Federal conflict-of-interest laws forbid former high government officials such as Nofziger to contact former close colleagues on behalf of a business client for 12 months after leaving federal service.
The four lobbying charges facing Nofziger all occurred during 1982, soon after he resigned as White House director of political affairs in January of that year. Two of his approaches involved military contracts for Wedtech and the others involved Fairchild Industries Inc., another military contractor, and the Marine Engineers Beneficial Assn., a maritime union, according to his indictment.
If convicted on all counts, he could face maximum punishment of eight years in prison and $40,000 in fines. Nofziger is being tried along with his business partner, Mark A. Bragg, who faces a lesser charge of aiding and abetting one of Nofziger's lobbying contacts for the now-bankrupt Wedtech.
More than 16 persons have been accused of or have pleaded guilty to committing criminal wrongdoing related to Wedtech's efforts to buy influence with the Reagan Administration as it sought large military contracts.
Army Secretary John O. Marsh Jr. is expected to testify about Nofziger's successful attempt, through White House officials, to obtain a no-bid $32-million Army engine contract for the small Bronx-based firm.
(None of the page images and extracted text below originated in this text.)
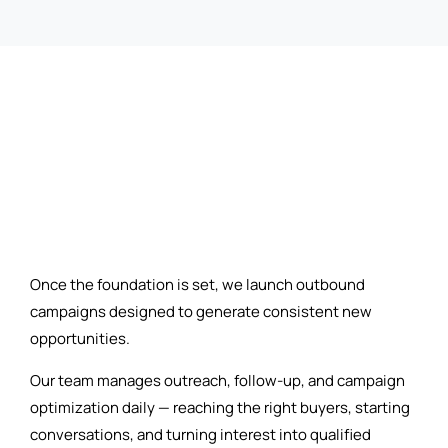
Once the foundation is set, we launch outbound
campaigns designed to generate consistent new
opportunities.
Our team manages outreach, follow-up, and campaign
optimization daily — reaching the right buyers, starting
conversations, and turning interest into qualified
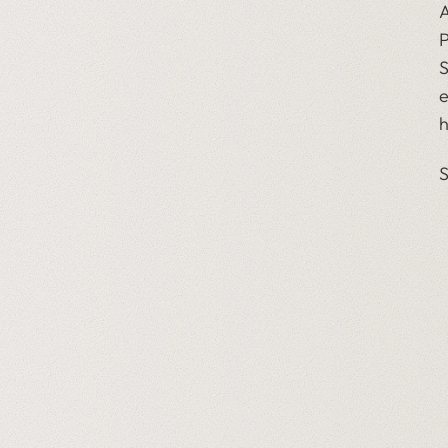
A
P
S
e
h
S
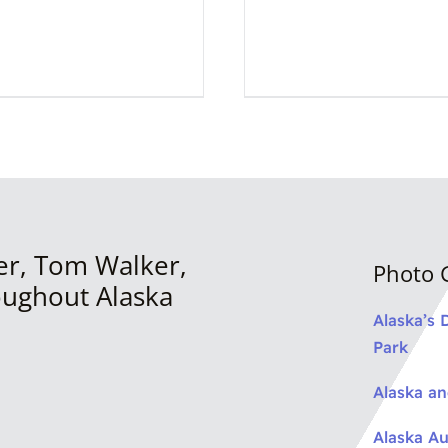
er, Tom Walker,
Photo G
oughout Alaska
Alaska’s 
Park
Alaska a
Alaska Au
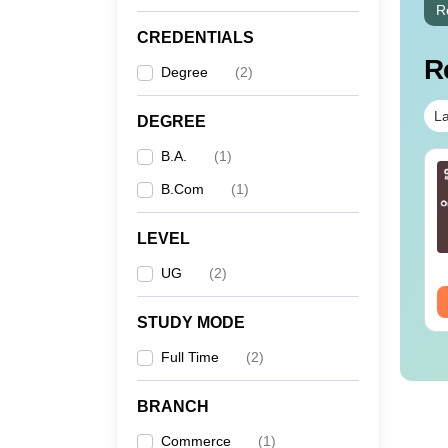
R
CREDENTIALS
R
Degree
(
2
)
La
DEGREE
B.A.
(
1
)
B.Com
(
1
)
LEVEL
UG
(
2
)
STUDY MODE
Full Time
(
2
)
BRANCH
Commerce
(
1
)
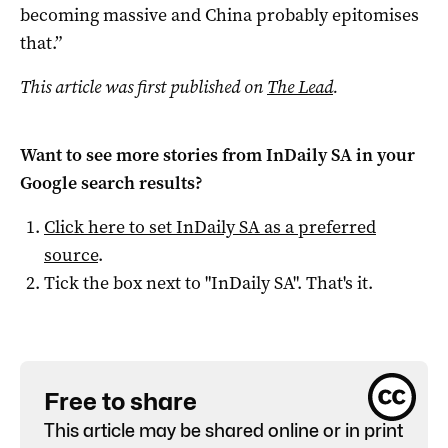
becoming massive and China probably epitomises
that.”
This article was first published on
The Lead
.
Want to see more stories from
InDaily SA
in your
Google search results?
Click here to set
InDaily SA
as a preferred
source
.
Tick the box next to "
InDaily SA
". That's it.
Free to share
This article may be shared online or in print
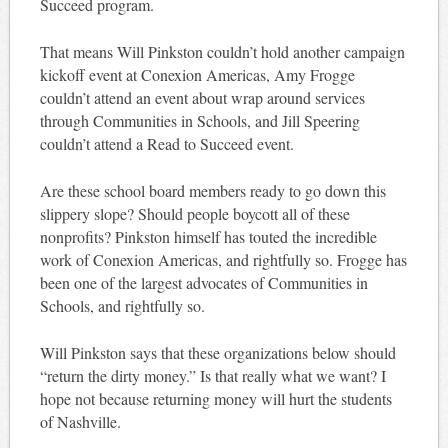
Succeed program.
That means Will Pinkston couldn’t hold another campaign
kickoff event at Conexion Americas, Amy Frogge
couldn’t attend an event about wrap around services
through Communities in Schools, and Jill Speering
couldn’t attend a Read to Succeed event.
Are these school board members ready to go down this
slippery slope? Should people boycott all of these
nonprofits? Pinkston himself has touted the incredible
work of Conexion Americas, and rightfully so. Frogge has
been one of the largest advocates of Communities in
Schools, and rightfully so.
Will Pinkston says that these organizations below should
“return the dirty money.” Is that really what we want? I
hope not because returning money will hurt the students
of Nashville.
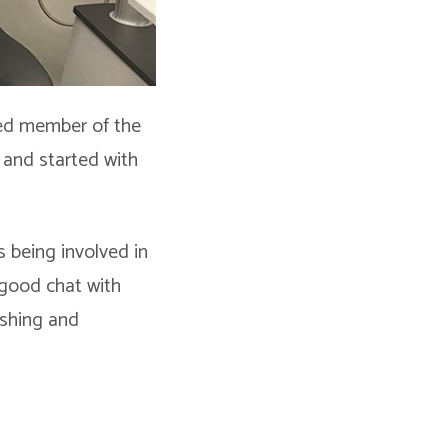
lued member of the
 and started with
s being involved in
 good chat with
fishing and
Former Navy Secretary John F. Lehman Jr. is scheduled to testify similarly about a major Navy pontoon contract awarded to the firm.
Former SBA Administrator James C. Sanders is on the prosecution's witness list to answer questions about the relationship of Nofziger's White House lobbying to the agency's decision to grant financial aid to Wedtech as a purported minority-owned business. Four Wedtech officials are facing fraud charges on grounds that the "minority" contention was untrue.
Meese, who was White House counselor in 1982, and two aides at the time--Jenkins and Craig Fuller--are apparently on the witness list to testify about a White House meeting arranged by Meese's office that included SBA and Wedtech officials, along with representatives of the Army.